• _Your goal_: Transcribe every entry that follows exactly, omitting all pictures.

• _The data_:
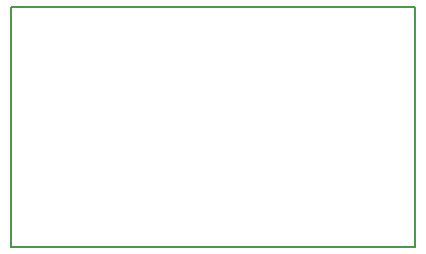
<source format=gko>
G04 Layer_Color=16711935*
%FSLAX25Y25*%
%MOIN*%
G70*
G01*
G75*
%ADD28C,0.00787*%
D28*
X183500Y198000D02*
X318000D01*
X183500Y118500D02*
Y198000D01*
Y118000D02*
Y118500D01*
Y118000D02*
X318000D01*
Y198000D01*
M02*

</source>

• _Answer to the problem_:
<source format=gko>
G04 Layer_Color=16711935*
%FSLAX25Y25*%
%MOIN*%
G70*
G01*
G75*
%ADD28C,0.00787*%
D28*
X183500Y198000D02*
X318000D01*
X183500Y118500D02*
Y198000D01*
Y118000D02*
Y118500D01*
Y118000D02*
X318000D01*
Y198000D01*
M02*

</source>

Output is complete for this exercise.